PROBLEM REQUIREMENTS: The span to repeat in the listing below runs from the line containing "Rendered at 875 by 1241 pixels." to the line containing "Identify the document", inclusive. Repeat it exactly, and only it.

RECORDS TO USE:
------------

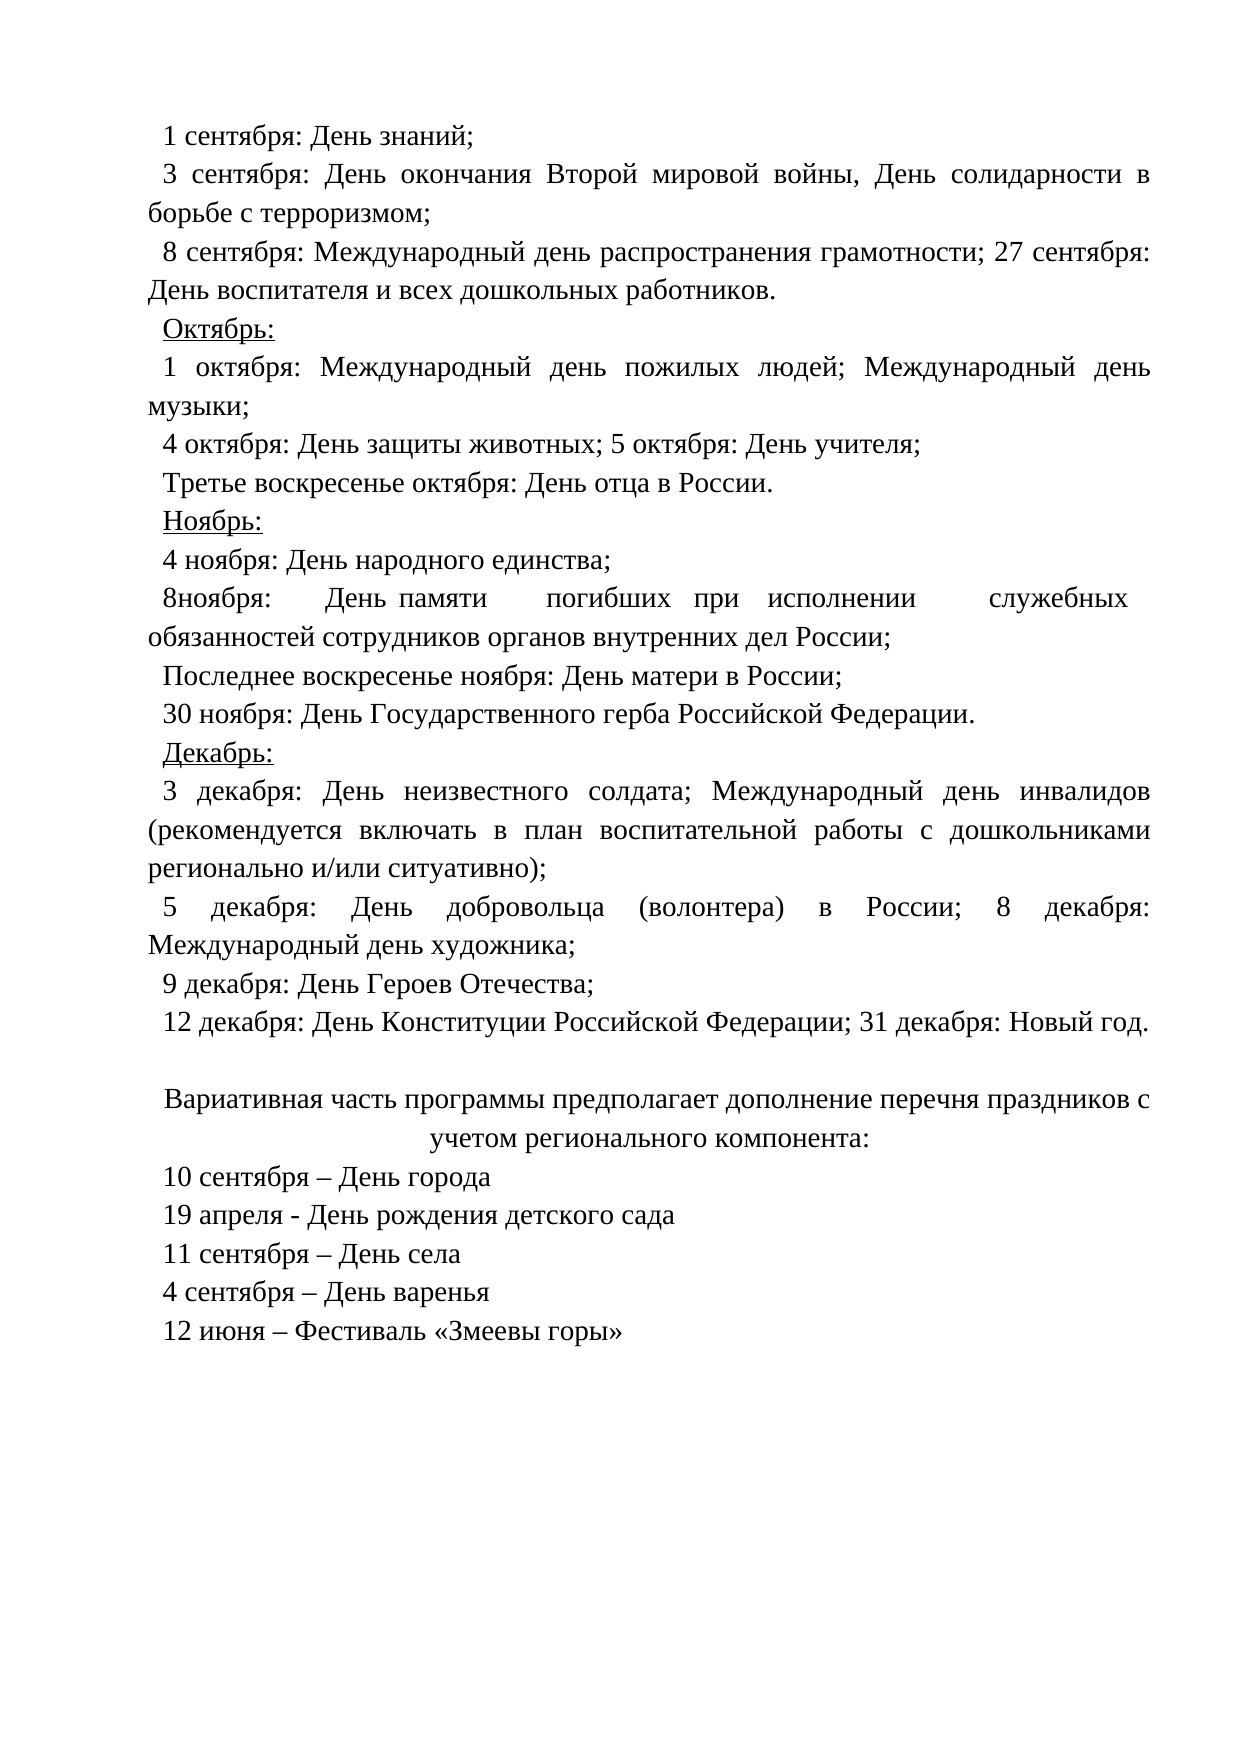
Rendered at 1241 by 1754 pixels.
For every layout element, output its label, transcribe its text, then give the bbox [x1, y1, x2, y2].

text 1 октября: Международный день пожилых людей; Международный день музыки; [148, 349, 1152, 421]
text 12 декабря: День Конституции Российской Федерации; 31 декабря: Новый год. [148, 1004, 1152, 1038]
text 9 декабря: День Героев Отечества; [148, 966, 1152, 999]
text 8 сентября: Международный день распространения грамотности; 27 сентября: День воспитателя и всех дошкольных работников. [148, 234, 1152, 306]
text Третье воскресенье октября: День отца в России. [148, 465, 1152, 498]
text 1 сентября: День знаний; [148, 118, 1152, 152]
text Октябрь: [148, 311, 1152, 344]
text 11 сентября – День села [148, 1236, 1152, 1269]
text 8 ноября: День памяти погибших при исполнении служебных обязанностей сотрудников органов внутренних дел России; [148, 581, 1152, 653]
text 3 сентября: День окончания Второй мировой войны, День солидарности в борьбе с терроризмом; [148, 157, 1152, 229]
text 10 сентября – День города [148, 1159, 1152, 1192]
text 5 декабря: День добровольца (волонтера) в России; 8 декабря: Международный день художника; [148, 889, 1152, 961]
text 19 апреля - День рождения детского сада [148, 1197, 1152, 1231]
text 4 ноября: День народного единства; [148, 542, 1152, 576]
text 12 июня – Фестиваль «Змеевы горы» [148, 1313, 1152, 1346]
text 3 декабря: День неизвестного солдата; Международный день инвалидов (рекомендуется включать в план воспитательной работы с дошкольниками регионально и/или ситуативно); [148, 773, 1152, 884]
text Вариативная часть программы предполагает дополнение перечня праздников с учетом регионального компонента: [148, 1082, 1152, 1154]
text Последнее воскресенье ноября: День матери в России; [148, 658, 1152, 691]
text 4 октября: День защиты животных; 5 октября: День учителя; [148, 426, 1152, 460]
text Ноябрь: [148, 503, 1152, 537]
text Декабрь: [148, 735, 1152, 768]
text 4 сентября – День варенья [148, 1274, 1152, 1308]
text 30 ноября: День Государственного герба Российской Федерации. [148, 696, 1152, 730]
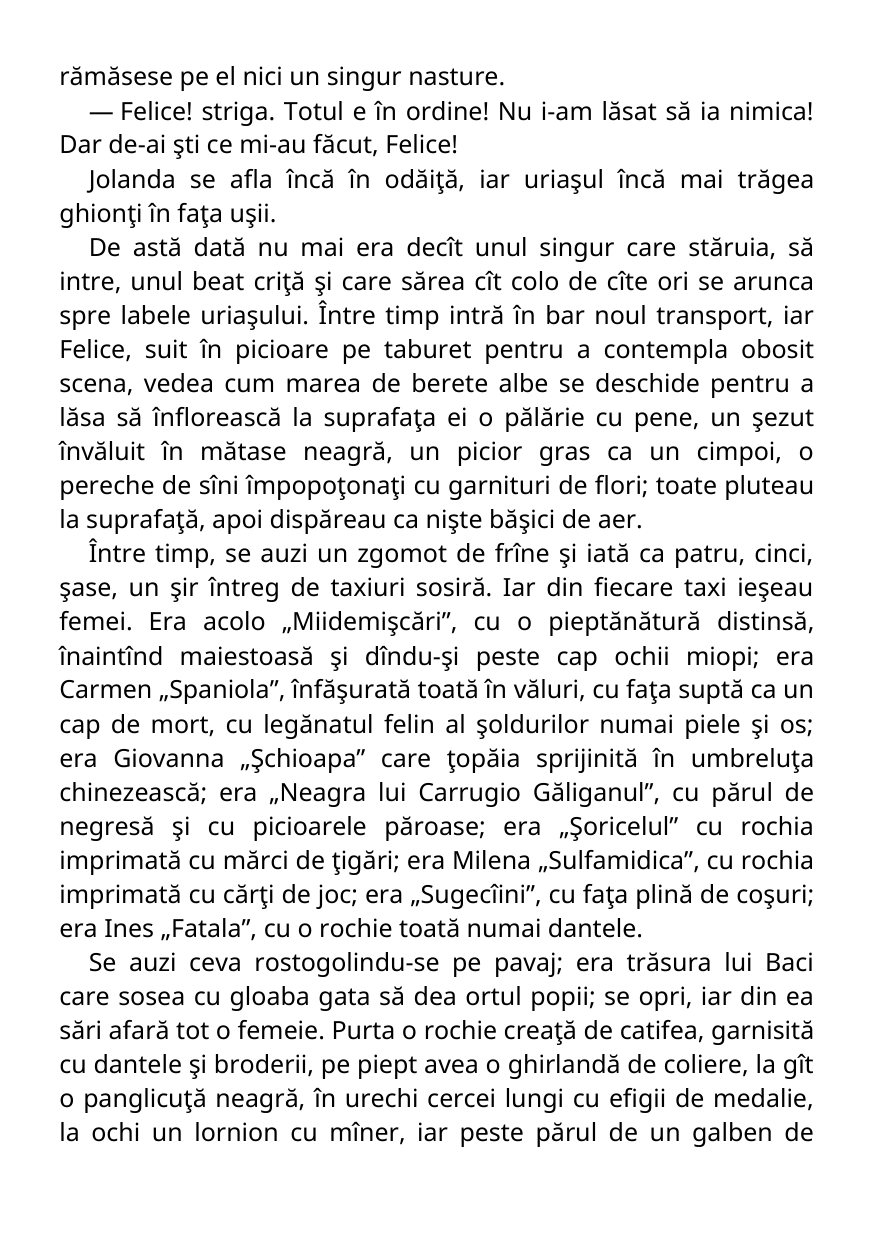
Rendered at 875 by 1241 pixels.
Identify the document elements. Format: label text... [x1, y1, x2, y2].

------------

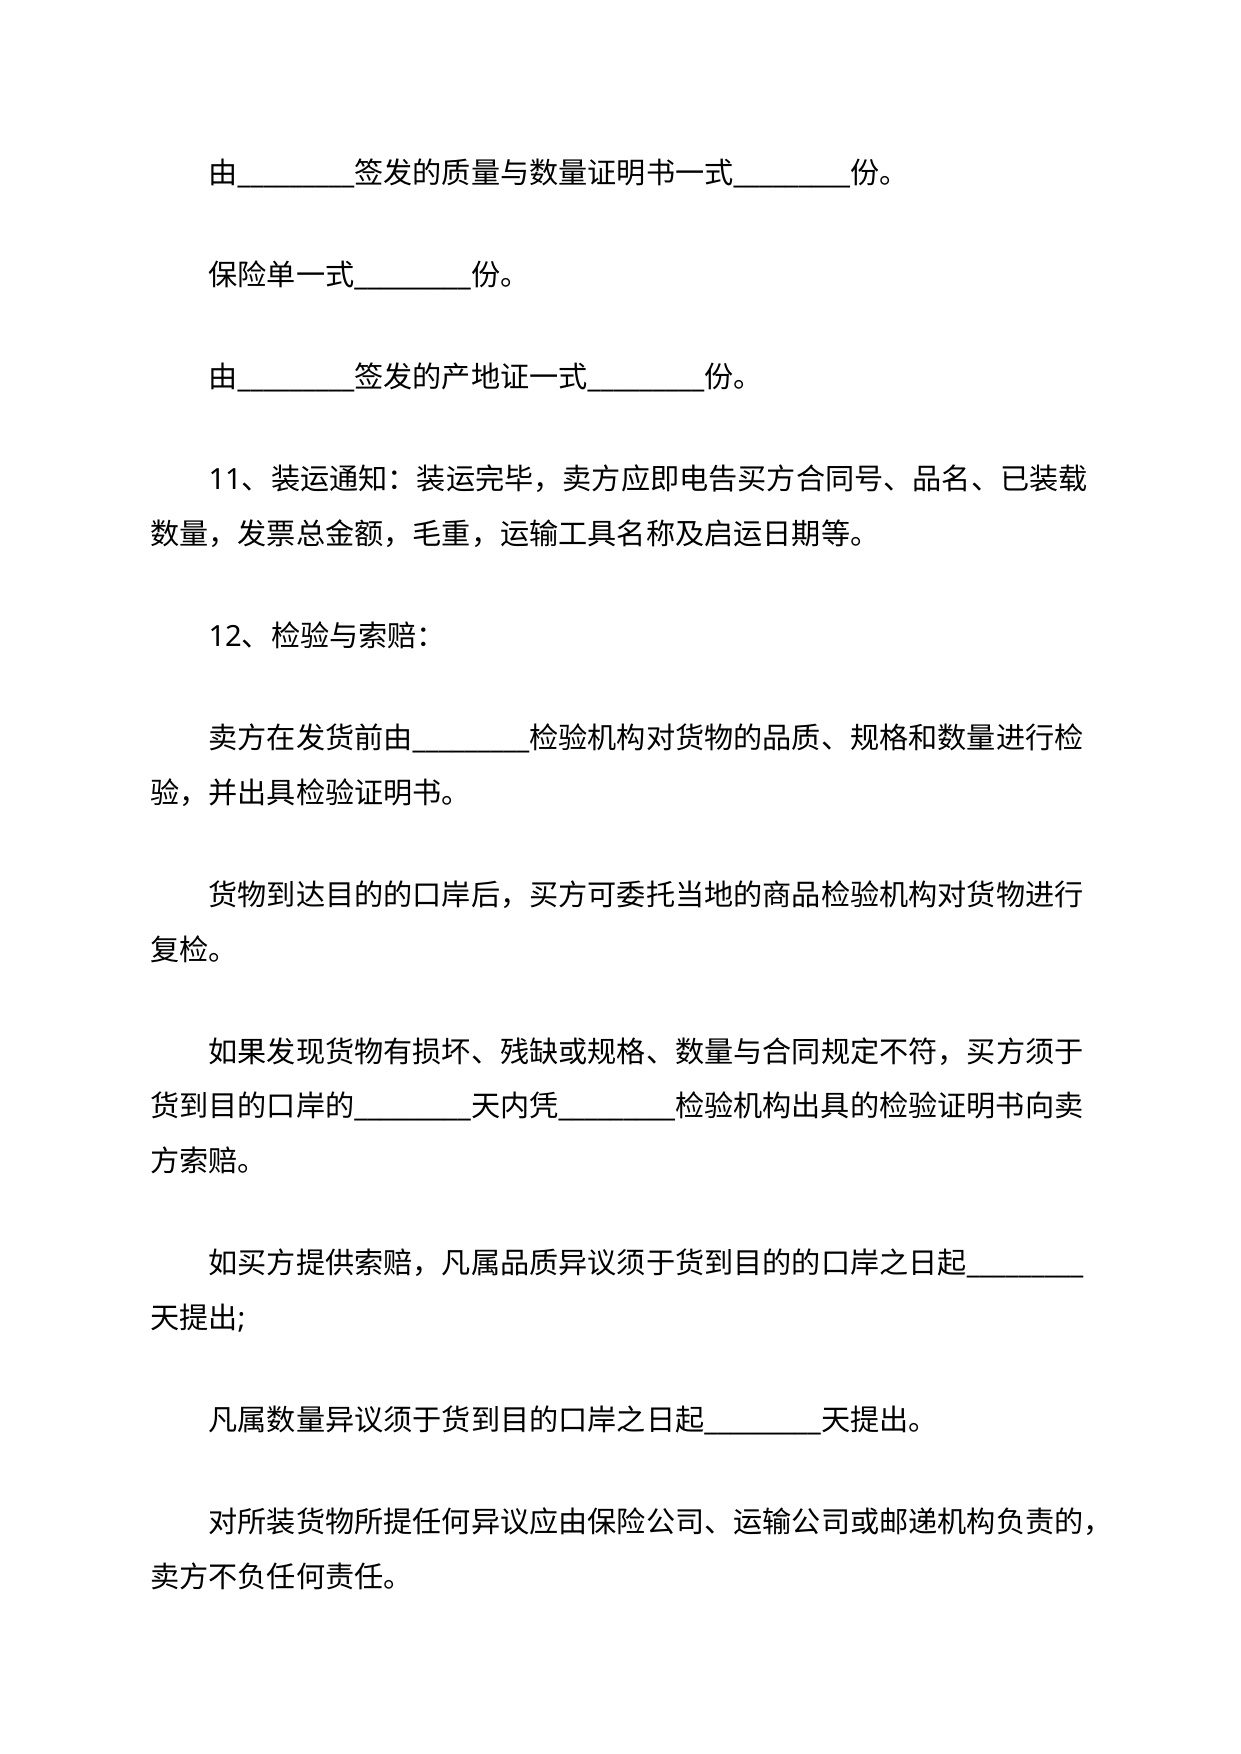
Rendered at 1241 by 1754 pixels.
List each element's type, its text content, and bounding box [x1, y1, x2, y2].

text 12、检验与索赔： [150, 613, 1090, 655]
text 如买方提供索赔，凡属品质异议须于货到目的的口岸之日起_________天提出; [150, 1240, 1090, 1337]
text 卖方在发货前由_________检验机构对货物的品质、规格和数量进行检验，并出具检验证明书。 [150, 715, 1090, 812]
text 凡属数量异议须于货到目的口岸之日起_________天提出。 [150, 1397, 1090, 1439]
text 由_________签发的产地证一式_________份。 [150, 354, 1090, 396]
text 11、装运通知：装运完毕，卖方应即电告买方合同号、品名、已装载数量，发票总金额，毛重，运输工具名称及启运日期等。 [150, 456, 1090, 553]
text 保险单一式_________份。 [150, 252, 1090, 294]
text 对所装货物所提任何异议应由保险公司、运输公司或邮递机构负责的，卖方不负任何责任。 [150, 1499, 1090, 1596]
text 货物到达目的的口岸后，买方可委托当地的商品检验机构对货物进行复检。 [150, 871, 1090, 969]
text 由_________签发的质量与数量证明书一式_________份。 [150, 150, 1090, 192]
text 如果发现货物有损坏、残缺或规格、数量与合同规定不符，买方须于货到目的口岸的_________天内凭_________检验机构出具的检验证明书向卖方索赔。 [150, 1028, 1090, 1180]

------------

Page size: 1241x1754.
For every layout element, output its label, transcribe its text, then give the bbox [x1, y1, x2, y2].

------------

TASK ANSWER:
Rendered at 875 by 1241 pixels.
Identify the document elements. Format: label text... [x1, y1, x2, y2].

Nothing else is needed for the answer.